OVH Specific Considerations

OVH’s infrastructure offers specific tools and considerations for monitoring. Leveraging these can simplify your setup.

OVH Control Panel Metrics

Familiarize yourself with the metrics available in the OVH control panel for your Public Cloud instances (CPU, RAM, Network I/O, Disk I/O). These are good for high-level overviews and initial troubleshooting but are often not granular enough for proactive alerting.

OVH Managed Databases (PostgreSQL)

If you are using OVH’s Managed Databases service, they provide built-in monitoring dashboards and alerting capabilities. Ensure you configure these to your needs. Key metrics to watch include:

CPU Usage
Memory Usage
Disk Usage
Network Traffic
Replication Lag (if applicable)
Connection Count

For custom monitoring beyond what OVH provides, you’ll typically need to install agents or run external checks against the database endpoints. OVH often provides access to the underlying host or allows SSH access for custom configurations.

Network Monitoring

Monitor network latency and packet loss between your application servers and the PostgreSQL cluster. Tools like `ping`, `mtr`, and `tcpdump` can be useful for diagnostics. For continuous monitoring, consider using external network monitoring services or agents that periodically probe connectivity and performance.

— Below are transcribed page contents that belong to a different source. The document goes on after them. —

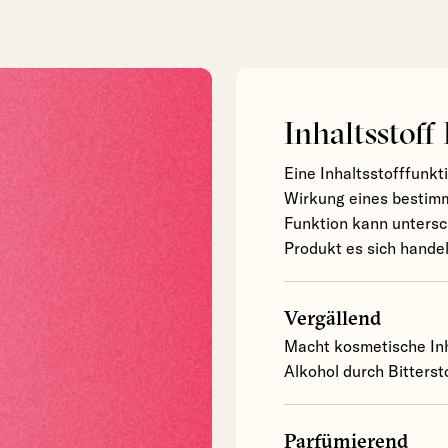
Inhaltsstoff
Eine Inhaltsstofffunkt
Wirkung eines bestimm
Funktion kann untersc
Produkt es sich handel
Vergällend
Macht kosmetische Inh
Alkohol durch Bittersto
Parfümierend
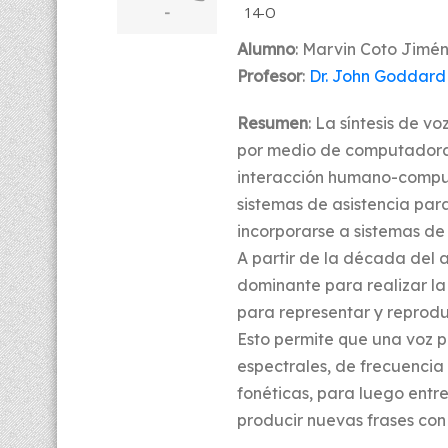
-
14-O
Alumno
: Marvin Coto Jimé
Profesor
:
Dr. John Goddard
Resumen
: La síntesis de v
por medio de computadoras,
interacción humano-computa
sistemas de asistencia par
incorporarse a sistemas de
A partir de la década del
dominante para realizar la
para representar y reprodu
Esto permite que una voz 
espectrales, de frecuenci
fonéticas, para luego ent
producir nuevas frases con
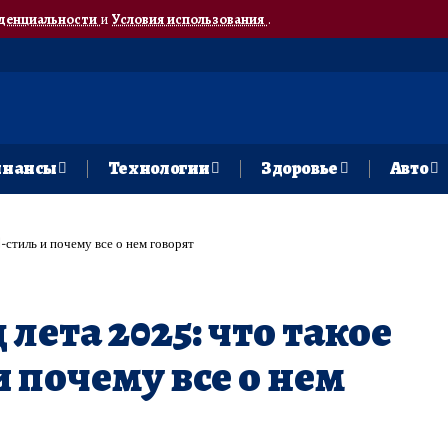
денциальности
и
Условия использования
.
нансы
Технологии
Здоровье
Авто
l-стиль и почему все о нем говорят
лета 2025: что такое
и почему все о нем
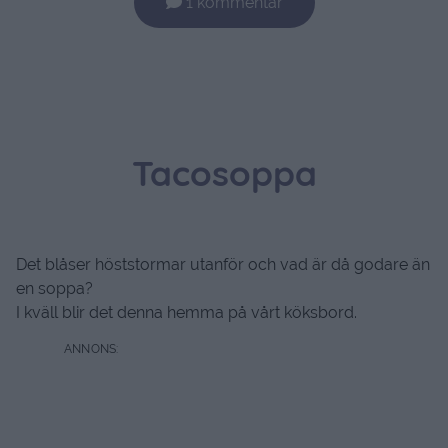
1 kommentar
Tacosoppa
Det blåser höststormar utanför och vad är då godare än
en soppa?
I kväll blir det denna hemma på vårt köksbord.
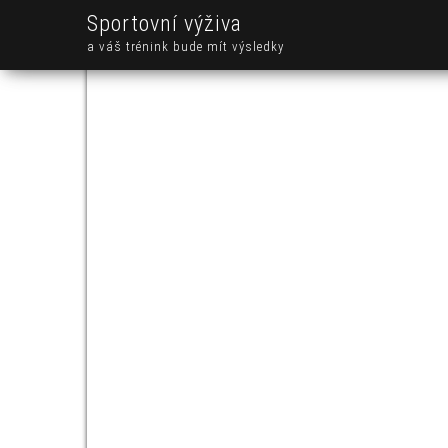
Sportovní výživa
a váš trénink bude mít výsledky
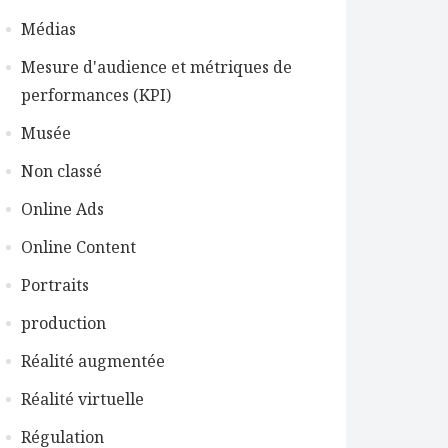
Médias
Mesure d'audience et métriques de
performances (KPI)
Musée
Non classé
Online Ads
Online Content
Portraits
production
Réalité augmentée
Réalité virtuelle
Régulation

Centralized Monitoring Stack

To effectively manage monitoring across your PHP applications and PostgreSQL clusters, a centralized stack is crucial. A common and powerful stack includes:

Prometheus: For time-series metrics collection. Use exporters like `postgres_exporter` for PostgreSQL and application-specific exporters or client libraries for PHP.
Grafana: For visualization and dashboarding. Create dashboards to display key metrics from Prometheus.
Alertmanager: For handling alerts generated by Prometheus, deduplicating, grouping, and routing them to appropriate notification channels (email, Slack, PagerDuty).
ELK Stack (Elasticsearch, Logstash, Kibana) or Graylog: For centralized log management and analysis.

Setting up this stack on OVH Public Cloud instances (e.g., using Docker containers) provides a robust and scalable monitoring solution. Ensure your Prometheus server can reach your PostgreSQL instances (and vice-versa for exporters) and that your application servers can send logs to your log aggregation system.